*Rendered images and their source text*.
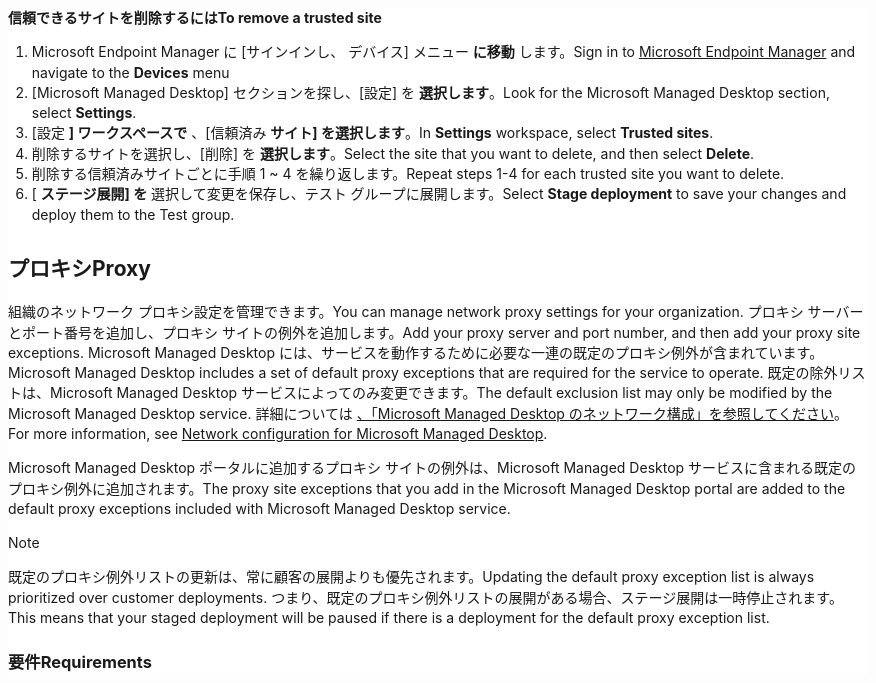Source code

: <span data-ttu-id="eb617-179">**信頼できるサイトを削除するには**</span><span class="sxs-lookup"><span data-stu-id="eb617-179">**To remove a trusted site**</span></span>

1. <span data-ttu-id="eb617-180">Microsoft Endpoint Manager に [サインインし、[](https://endpoint.microsoft.com/) デバイス] メニュー **に移動** します。</span><span class="sxs-lookup"><span data-stu-id="eb617-180">Sign in to [Microsoft Endpoint Manager](https://endpoint.microsoft.com/) and navigate to the **Devices** menu</span></span>
2. <span data-ttu-id="eb617-181">[Microsoft Managed Desktop] セクションを探し、[設定] を **選択します**。</span><span class="sxs-lookup"><span data-stu-id="eb617-181">Look for the Microsoft Managed Desktop section, select **Settings**.</span></span>
3. <span data-ttu-id="eb617-182">[設定 **] ワークスペースで** 、[信頼済み **サイト] を選択します**。</span><span class="sxs-lookup"><span data-stu-id="eb617-182">In **Settings** workspace, select **Trusted sites**.</span></span> 
4. <span data-ttu-id="eb617-183">削除するサイトを選択し、[削除] を **選択します**。</span><span class="sxs-lookup"><span data-stu-id="eb617-183">Select the site that you want to delete, and then select **Delete**.</span></span> 
5. <span data-ttu-id="eb617-184">削除する信頼済みサイトごとに手順 1 ~ 4 を繰り返します。</span><span class="sxs-lookup"><span data-stu-id="eb617-184">Repeat steps 1-4 for each trusted site you want to delete.</span></span> 
6. <span data-ttu-id="eb617-185">[ **ステージ展開] を** 選択して変更を保存し、テスト グループに展開します。</span><span class="sxs-lookup"><span data-stu-id="eb617-185">Select **Stage deployment** to save your changes and deploy them to the Test group.</span></span>

## <a name="proxy"></a><span data-ttu-id="eb617-186">プロキシ</span><span class="sxs-lookup"><span data-stu-id="eb617-186">Proxy</span></span>
<span data-ttu-id="eb617-187">組織のネットワーク プロキシ設定を管理できます。</span><span class="sxs-lookup"><span data-stu-id="eb617-187">You can manage network proxy settings for your organization.</span></span> <span data-ttu-id="eb617-188">プロキシ サーバーとポート番号を追加し、プロキシ サイトの例外を追加します。</span><span class="sxs-lookup"><span data-stu-id="eb617-188">Add your proxy server and port number, and then add your proxy site exceptions.</span></span> <span data-ttu-id="eb617-189">Microsoft Managed Desktop には、サービスを動作するために必要な一連の既定のプロキシ例外が含まれています。</span><span class="sxs-lookup"><span data-stu-id="eb617-189">Microsoft Managed Desktop includes a set of default proxy exceptions that are required for the service to operate.</span></span> <span data-ttu-id="eb617-190">既定の除外リストは、Microsoft Managed Desktop サービスによってのみ変更できます。</span><span class="sxs-lookup"><span data-stu-id="eb617-190">The default exclusion list may only be modified by the Microsoft Managed Desktop service.</span></span>  <span data-ttu-id="eb617-191">詳細については [、「Microsoft Managed Desktop のネットワーク構成」を参照してください](../get-ready/network.md)。</span><span class="sxs-lookup"><span data-stu-id="eb617-191">For more information, see [Network configuration for Microsoft Managed Desktop](../get-ready/network.md).</span></span> 

<span data-ttu-id="eb617-192">Microsoft Managed Desktop ポータルに追加するプロキシ サイトの例外は、Microsoft Managed Desktop サービスに含まれる既定のプロキシ例外に追加されます。</span><span class="sxs-lookup"><span data-stu-id="eb617-192">The proxy site exceptions that you add in the Microsoft Managed Desktop portal are added to the default proxy exceptions included with Microsoft Managed Desktop service.</span></span> 

> [!NOTE]
> <span data-ttu-id="eb617-193">既定のプロキシ例外リストの更新は、常に顧客の展開よりも優先されます。</span><span class="sxs-lookup"><span data-stu-id="eb617-193">Updating the default proxy exception list is always prioritized over customer deployments.</span></span> <span data-ttu-id="eb617-194">つまり、既定のプロキシ例外リストの展開がある場合、ステージ展開は一時停止されます。</span><span class="sxs-lookup"><span data-stu-id="eb617-194">This means that your staged deployment will be paused if there is a deployment for the default proxy exception list.</span></span>  

### <a name="requirements"></a><span data-ttu-id="eb617-195">要件</span><span class="sxs-lookup"><span data-stu-id="eb617-195">Requirements</span></span>
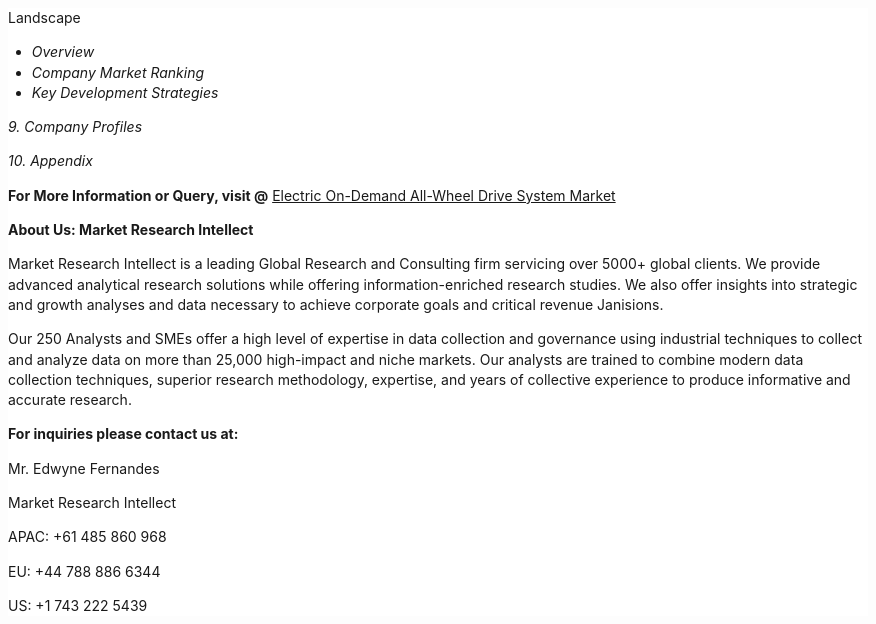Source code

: Landscape</span></em></p><ul><li><em><span class="">Overview</span></em></li><li><em><span class="">Company Market Ranking</span></em></li><li><em><span class="">Key Development Strategies</span></em></li></ul><p><em><span class="font-[700]">9. Company Profiles</span></em></p><p><em><span class="font-[700]">10. Appendix</span></em></p><p><span class="font-[700]"><strong>For More Information or Query, visit&nbsp;@</strong>&nbsp;</span><span class="font-[700]"><a href="https://www.marketresearchintellect.com/product/global-electric-on-demand-all-wheel-drive-system-market/?utm_source=Linkedin&utm_medium=016" target="_blank" data-tracking-control-name="article-ssr-frontend-pulse_little-text-block" data-tracking-will-navigate="" data-test-link="">Electric On-Demand All-Wheel Drive System Market</a></span></p><p><strong><span class="font-[700]">About Us: Market Research Intellect</span></strong></p><p><span class="">Market Research Intellect is a leading Global Research and Consulting firm servicing over 5000+ global clients. We provide advanced analytical research solutions while offering information-enriched research studies.&nbsp;</span>We also offer insights into strategic and growth analyses and data necessary to achieve corporate goals and critical revenue Janisions.</p><p><span class="">Our 250 Analysts and SMEs offer a high level of expertise in data collection and governance using industrial techniques to collect and analyze data on more than 25,000 high-impact and niche markets. Our analysts are trained to combine modern data collection techniques, superior research methodology, expertise, and years of collective experience to produce informative and accurate research.</span></p><p><strong>For inquiries please contact us at:</strong></p><p>Mr. Edwyne Fernandes</p><p>Market Research Intellect</p><p>APAC: +61 485 860 968</p><p>EU: +44 788 886 6344</p><p>US: +1 743 222 5439</p>
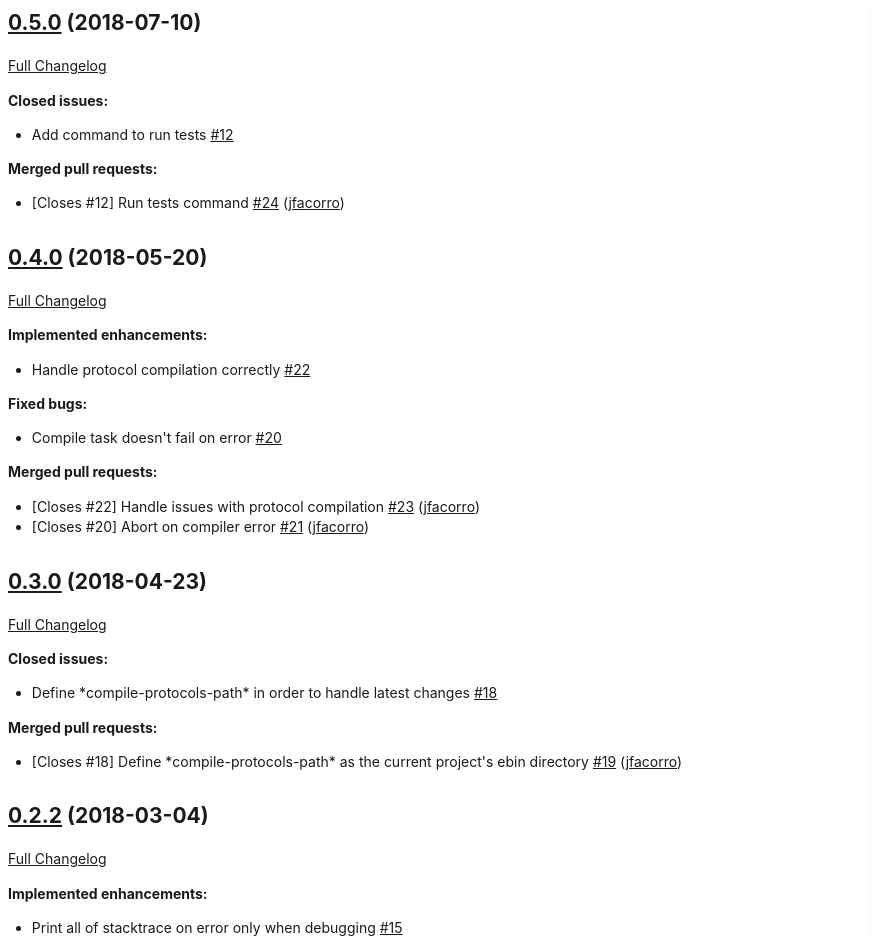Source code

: ## [0.5.0](https://github.com/clojerl/rebar3_clojerl/tree/0.5.0) (2018-07-10)

[Full Changelog](https://github.com/clojerl/rebar3_clojerl/compare/0.4.0...0.5.0)

**Closed issues:**

- Add command to run tests [\#12](https://github.com/clojerl/rebar3_clojerl/issues/12)

**Merged pull requests:**

- \[Closes \#12\] Run tests command [\#24](https://github.com/clojerl/rebar3_clojerl/pull/24) ([jfacorro](https://github.com/jfacorro))

## [0.4.0](https://github.com/clojerl/rebar3_clojerl/tree/0.4.0) (2018-05-20)

[Full Changelog](https://github.com/clojerl/rebar3_clojerl/compare/0.3.0...0.4.0)

**Implemented enhancements:**

- Handle protocol compilation correctly [\#22](https://github.com/clojerl/rebar3_clojerl/issues/22)

**Fixed bugs:**

- Compile task doesn't fail on error [\#20](https://github.com/clojerl/rebar3_clojerl/issues/20)

**Merged pull requests:**

- \[Closes \#22\] Handle issues with protocol compilation [\#23](https://github.com/clojerl/rebar3_clojerl/pull/23) ([jfacorro](https://github.com/jfacorro))
- \[Closes \#20\] Abort on compiler error [\#21](https://github.com/clojerl/rebar3_clojerl/pull/21) ([jfacorro](https://github.com/jfacorro))

## [0.3.0](https://github.com/clojerl/rebar3_clojerl/tree/0.3.0) (2018-04-23)

[Full Changelog](https://github.com/clojerl/rebar3_clojerl/compare/0.2.2...0.3.0)

**Closed issues:**

- Define \*compile-protocols-path\* in order to handle latest changes [\#18](https://github.com/clojerl/rebar3_clojerl/issues/18)

**Merged pull requests:**

- \[Closes \#18\] Define \*compile-protocols-path\* as the current project's ebin directory [\#19](https://github.com/clojerl/rebar3_clojerl/pull/19) ([jfacorro](https://github.com/jfacorro))

## [0.2.2](https://github.com/clojerl/rebar3_clojerl/tree/0.2.2) (2018-03-04)

[Full Changelog](https://github.com/clojerl/rebar3_clojerl/compare/0.2.1...0.2.2)

**Implemented enhancements:**

- Print all of stacktrace on error only when debugging  [\#15](https://github.com/clojerl/rebar3_clojerl/issues/15)
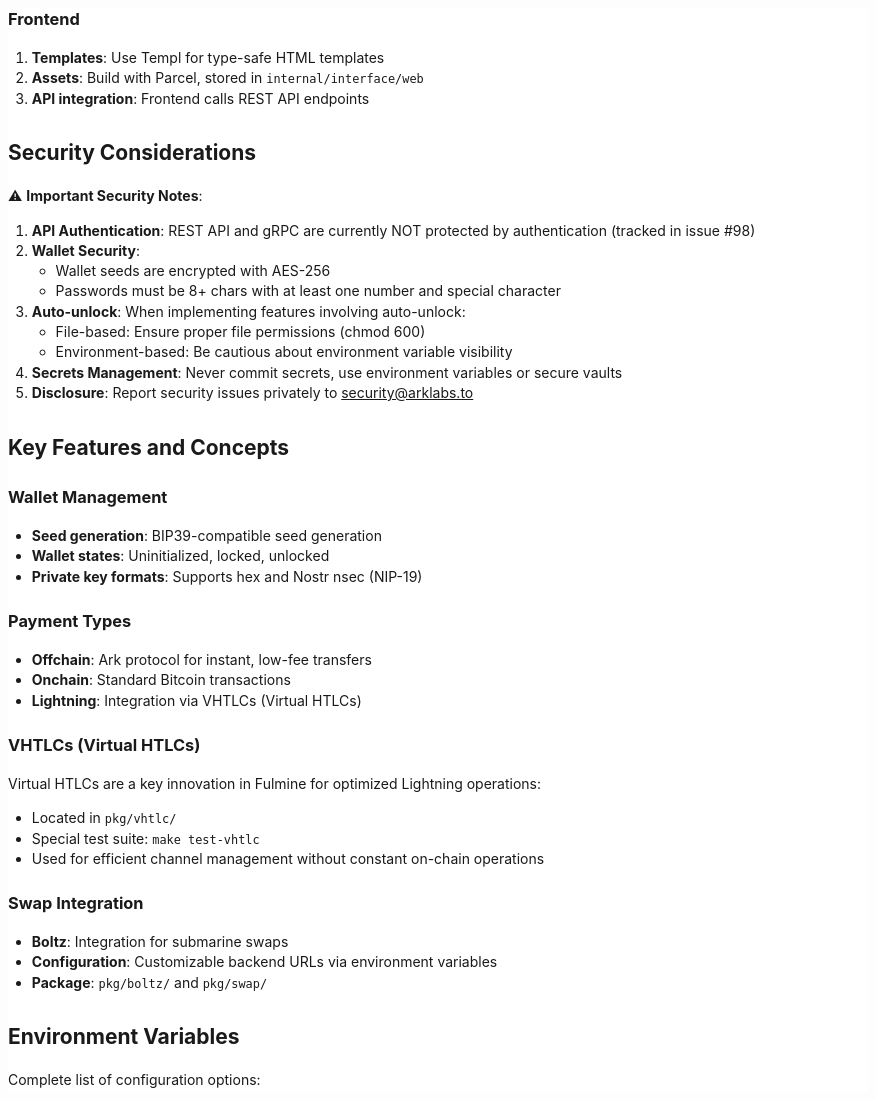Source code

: ### Frontend

1. **Templates**: Use Templ for type-safe HTML templates
2. **Assets**: Build with Parcel, stored in `internal/interface/web`
3. **API integration**: Frontend calls REST API endpoints

## Security Considerations

⚠️ **Important Security Notes**:

1. **API Authentication**: REST API and gRPC are currently NOT protected by authentication (tracked in issue #98)
2. **Wallet Security**: 
   - Wallet seeds are encrypted with AES-256
   - Passwords must be 8+ chars with at least one number and special character
3. **Auto-unlock**: When implementing features involving auto-unlock:
   - File-based: Ensure proper file permissions (chmod 600)
   - Environment-based: Be cautious about environment variable visibility
4. **Secrets Management**: Never commit secrets, use environment variables or secure vaults
5. **Disclosure**: Report security issues privately to security@arklabs.to

## Key Features and Concepts

### Wallet Management

- **Seed generation**: BIP39-compatible seed generation
- **Wallet states**: Uninitialized, locked, unlocked
- **Private key formats**: Supports hex and Nostr nsec (NIP-19)

### Payment Types

- **Offchain**: Ark protocol for instant, low-fee transfers
- **Onchain**: Standard Bitcoin transactions
- **Lightning**: Integration via VHTLCs (Virtual HTLCs)

### VHTLCs (Virtual HTLCs)

Virtual HTLCs are a key innovation in Fulmine for optimized Lightning operations:
- Located in `pkg/vhtlc/`
- Special test suite: `make test-vhtlc`
- Used for efficient channel management without constant on-chain operations

### Swap Integration

- **Boltz**: Integration for submarine swaps
- **Configuration**: Customizable backend URLs via environment variables
- **Package**: `pkg/boltz/` and `pkg/swap/`

## Environment Variables

Complete list of configuration options:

*JOB ITEM*.
Copy out word for word everything from the line containing "Virtual HTLCs are" down to the end of the items above.

*EXERCISE RESULT*.
Virtual HTLCs are a key innovation in Fulmine for optimized Lightning operations:
- Located in `pkg/vhtlc/`
- Special test suite: `make test-vhtlc`
- Used for efficient channel management without constant on-chain operations

### Swap Integration

- **Boltz**: Integration for submarine swaps
- **Configuration**: Customizable backend URLs via environment variables
- **Package**: `pkg/boltz/` and `pkg/swap/`

## Environment Variables

Complete list of configuration options:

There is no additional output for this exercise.